Miller was enraged — not as much by the government’s findings as by the fact that authorities shared them with the news media before notifying him. Miller fired off a letter to the acting head of the Justice Department’s civil rights division, challenging the official’s “fitness” and ominously noting that he needed Senate confirmation to keep his job.
“I am appalled that a letter from the Justice Department written to a governor would find its way into a local newspaper before the governor actually receives it,” Miller wrote.
Miller even took his complaints to the White House, asking both President Bill Clinton and Vice President Al Gore to step in.
A month later, however, Miller signed a consent agreement that settled the lawsuit and averted a federal takeover of Georgia’s juvenile system. The state agreed to pay an independent monitor to oversee compliance and promised to hire additional teachers, guards and medical staff for the youth facilities.

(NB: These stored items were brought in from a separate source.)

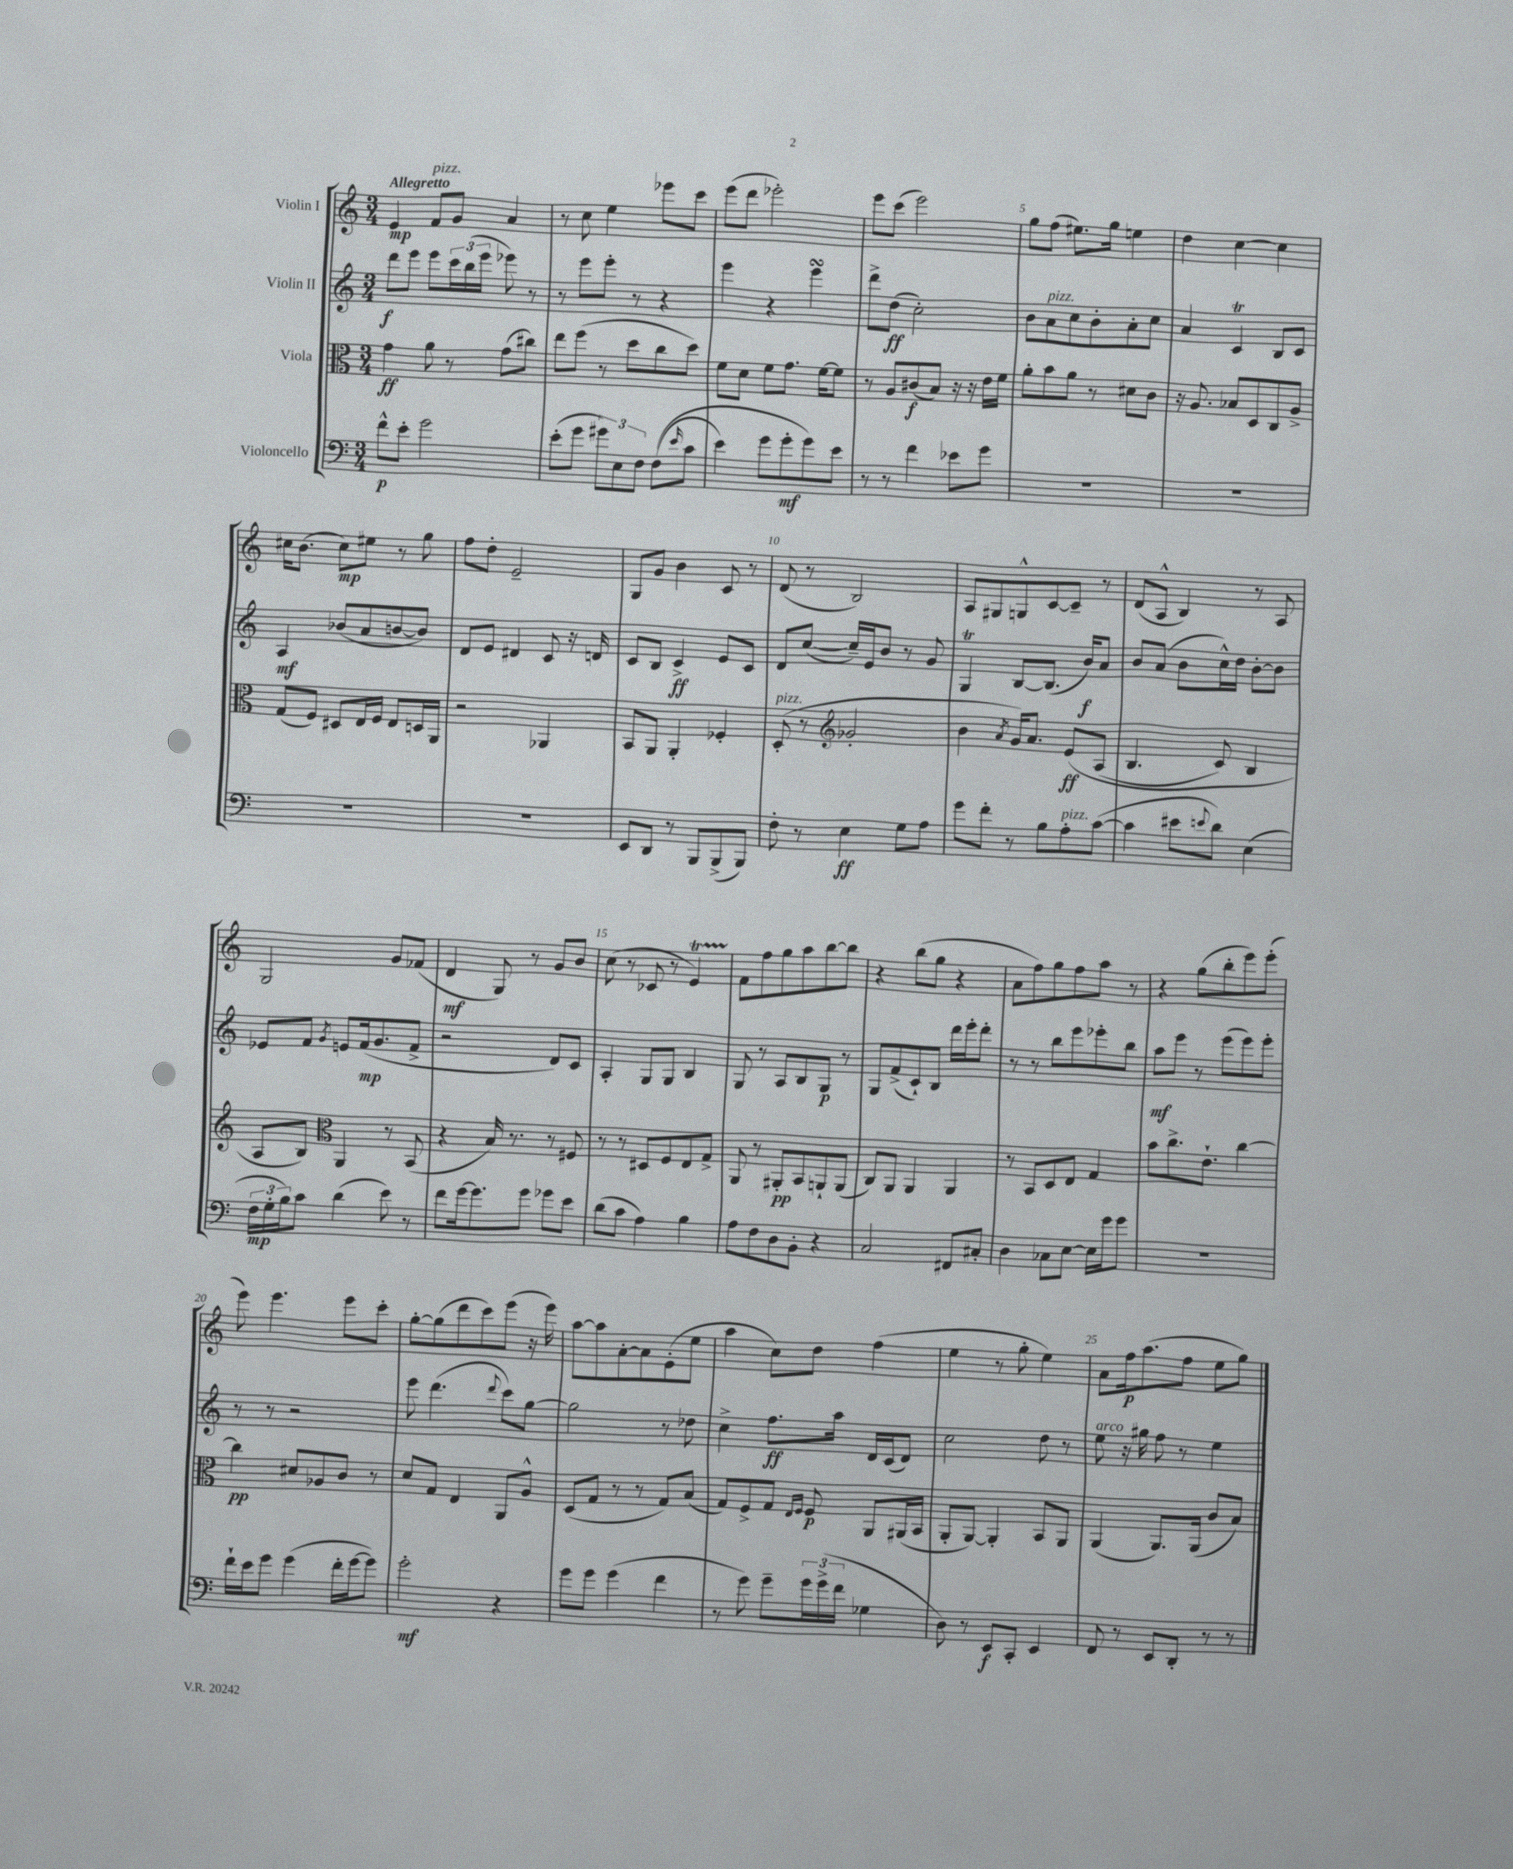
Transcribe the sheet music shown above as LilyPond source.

<<
\new StaffGroup <<
\new Staff = "s0" \with { instrumentName = "Violin I" } {
    \clef treble \key c \major \numericTimeSignature \time 3/4 \tempo "Allegretto"
    e'4\mp f'8^\markup { \italic "pizz." } g'8 a'4 |
    r8 c''8 e''4 ees'''8 c'''8 |
    e'''8( d'''8 ees'''2-.) |
    e'''8 c'''8( e'''2) |
    g''8 f''8( eis''8.) g''16 e''4 |
    d''4 c''4~ c''4 |
    cis''16 b'8.( cis''8\mp) eis''8 r8 g''8 |
    f''8 d''8-. e'2-- |
    g8 g'8 b'4 c'8 r8 |
    d'8( r8 b2) |
    a8 gis8 g8-^ c'8~ c'8-- r8 |
    d'8( a8-^ b4) r8 a8 |
    g2 g'8 fes'8( |
    d'4\mf g8) r8 g'8 b'8 |
    c''8( r8 ces'8 r8 e'4\startTrillSpan) |
    f'8\stopTrillSpan f''8 g''8 a''8 b''8~ b''8 |
    r4 b''8( g''8 r4 |
    a'8 f''8) g''8 f''8 a''8 r8 |
    r4 g''8( b''8-. e'''8) e'''8-.( |
    e'''8) e'''4. e'''8 c'''8-. |
    g''8~-. g''8( d'''8 c'''8) e'''8( r16 e'''16) |
    a''8~ a''8 a'8~-. a'8 e'8-.( e''8 |
    a''4 c''8) d''8 f''4( |
    e''4 r8 g''8-. e''4) |
    a'8 f''16\p a''8.( f''8 e''8 g''8) \bar "|." |
}
\new Staff = "s1" \with { instrumentName = "Violin II" } {
    \clef treble \key c \major \numericTimeSignature \time 3/4
    d'''8\f e'''8 e'''8 \tuplet 3/2 { c'''16 b''16( e'''16 } ees'''8) r8 |
    r8 e'''8 e'''8-. r8 r4 |
    e'''4 r4 e'''4\turn |
    d'''8-> d''8\ff( c''2-.) |
    b'8 a'8^\markup { \italic "pizz." } c''8 b'8-. a'8-. c''8 |
    a'4 c'4\trill b8 c'8 |
    a4\mf bes'8( a'8 b'8~ b'8) |
    d'8 e'8 dis'4 c'8 r16 d'16 |
    c'8 b8 c'4->\ff e'8 c'8 |
    d'8 c''8~( c''16--) e'16 b'8 r8 g'8 |
    g4\trill b8~ b8.( b'16\f) a'8 |
    b'8 a'8( b'8 c''16-^) d''16 b'8~-. b'8 |
    ees'8 f'8 \acciaccatura { g'8 } e'8 f'16\mp( g'8. f'8-> |
    r2 d'8) c'8 |
    a4-. g8 g8 b4 |
    g8 r8 a8 b8 g8\p r8 |
    g8 f'8->( c'8-!) b8 d'''16 e'''16-. d'''8-. |
    r8 r8 b''8 e'''8 ees'''8-. b''8 |
    a''8\mf e'''8 r8 e'''8( e'''8) e'''8-. |
    r8 r8 r2 |
    e'''8 d'''4.( \appoggiatura { d'''8 } c'''8) g''8~ |
    g''2 r8 des''8 |
    c''4-> f''8.\ff a''16 d'16 c'16( d'8) |
    c''2 d''8 r8 |
    e''8^\markup { \italic "arco" } r16 gis''16 f''8 r8 e''4 \bar "|." |
}
\new Staff = "s2" \with { instrumentName = "Viola" } {
    \clef alto \key c \major \numericTimeSignature \time 3/4
    g'4\ff a'8 r8 g'8( cis''8) |
    e''8 f''8( r8 d''8 c''8 d''8) |
    f'8 d'8 f'8 g'8. f'16~ f'8 |
    r8 a8 cis'8\f( b8) r16 r16 e'16 f'16 |
    a'8-. b'8 a'8 r8 dis'8 c'8 |
    r16 a8. bes8 d8 c8 a8-> |
    g8( f8) dis8 e16 f16 e8 d16 a,16 |
    r2 aes,4 |
    b,8 a,8 a,4-. fes4-. |
    d8-.^\markup { \italic "pizz." }( r8 \clef treble ges'2-. |
    b'4 \acciaccatura { a'8 } g'16) a'8. e'8\ff\( a8( |
    b4. c'8) b4 |
    a8 b8\) \clef alto a,4 r8 b,8( |
    r4 b16) r8. r8 fis8 |
    r8 r8 dis8 f8 e8 g8-> |
    a,8 r8 ais,8-.\pp b,8 a,8-! a,8( |
    c8) a,8 a,4 a,4 |
    r8 b,8 d8 e8 g4 |
    b'8 c''8.-> e'8.-! c''4~ |
    c''4\pp dis'8 aes8 c'8 r8 |
    d'8 g8 e4 a,8 a8-^ |
    d8( g8 r8 r8 g8) b8( |
    g8) f8-> g8 \grace { e16 f16 } f8\p a,8 ais,16( b,16 |
    a,8-. a,8~) a,4-. b,8 a,8 |
    a,4( a,8.) a,16( c'8 b8) \bar "|." |
}
\new Staff = "s3" \with { instrumentName = "Violoncello" } {
    \clef bass \key c \major \numericTimeSignature \time 3/4
    f'8-^\p e'8-. g'2 |
    e'8-.( g'8 \tuplet 3/2 { gis'8) e8 f8 } f8(\( \grace { e'16 } c'8 |
    e'4) g'8 g'8-.\mf g'8\) e'8 |
    r8 r8 f'4 ees'8 g'8 |
    R2. |
    R2. |
    R2. |
    R2. |
    e,8 d,8 r8 b,,8 b,,8->( b,,8) |
    f8-. r8 e4\ff g8 a8 |
    g'8 f'8-. r8 b8 a8-.^\markup { \italic "pizz." } c'8~( |
    c'4 eis'8 \appoggiatura { e'8 } d'8) e4( |
    \tuplet 3/2 { f16\mp g16-. b16) } c'8 d'4( e'8) r8 |
    f'8 g'16~ g'8. g'8 ges'8 e'8 |
    d'8( c'8 a4) b4 |
    a8 f8 d8 b,8-. r4 |
    c2 fis,8 cis8-. |
    d4 ces8 e8~ e16 g'16 g'8 |
    R2. |
    f'16-! e'16 g'8 g'4( f'16-. g'16~ g'8) |
    g'2-.\mf r4 |
    g'8 g'8 g'4( f'4 |
    r8 g'8) g'8-- \tuplet 3/2 { g'16 g'16->( f'16 } ges4 |
    d8) r8 e,8\f c,8-. e,4 |
    f,8 r8 e,8 d,8-. r8 r8 \bar "|." |
}
>>
>>
\layout { \context { \Score \override BarNumber.break-visibility = ##(#f #t #t) barNumberVisibility = #(every-nth-bar-number-visible 5) } }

The federal oversight continued until 2009.
Miller announced the settlement on March 18, 1998, in his final months as governor. With federal officials, including U.S. Attorney General Janet Reno, at his side in the state Capitol, Miller said the agreement let Georgia continue to “determine its own philosophy in dealing with juvenile justice, a philosophy based on tough love and discipline.”
Even in defeat, Miller maintained that his way had been the right way all along.